After an afternoon rally in the bond market on Friday afternoon, mortgage bonds opened the day in negative territory to begin the first trading day in the month of March. Stocks, on the other hand, are blasting higher and are again at new all-time record highs. The seemingly unstoppable run higher in the stock market continues to be the primary culprit driving mortgage interest rates higher. As both markets are competing for the same investment dollars, interest rates tend to move higher in times when the stock market is pushing higher. Unless the stock market pulls back, a significant run higher in the bond market will be unlikely.
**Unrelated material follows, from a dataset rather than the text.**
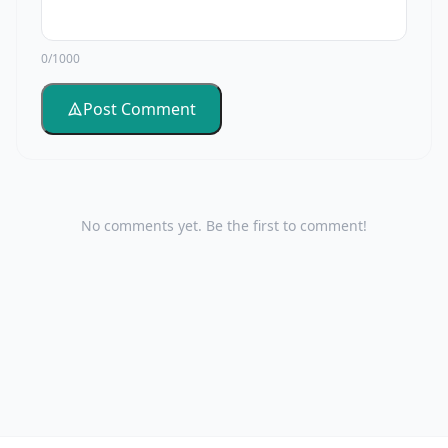
0/1000
Post Comment
No comments yet. Be the first to comment!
Bond friendly economic news continues to hit the wires. However, it is doing little to help improve mortgage interest rates or to stop the stock market from setting new record highs. January Personal Income and Spending was reported this morning. Personal Income was up 0.3%, which was a bit lower than the 0.4$ expected. Consumer Spending was reported to be -0.2%, which was also lower than the 0.0% expected. Since economic growth is all about what consumers are spending, this report is not showing growth in our economy. This should have created a headwind for the stock market and helped improve mortgage bonds. However, the trend is just too strong for this to slow the growth in stocks and the headwind bonds have faced for the entire month of February.
With mortgage bonds continuing to be held beneath their 50 day moving average, we will maintain our locking bias. This Friday we will receive the monthly job growth report for the Month of February from the Bureau of Labor Statistics. This will likely add additional volatility to the bond market. With the potential of the depressed oil market creating downward pressure to job growth, we may see a lower report. However, in this unrealistic environment, anything is possible.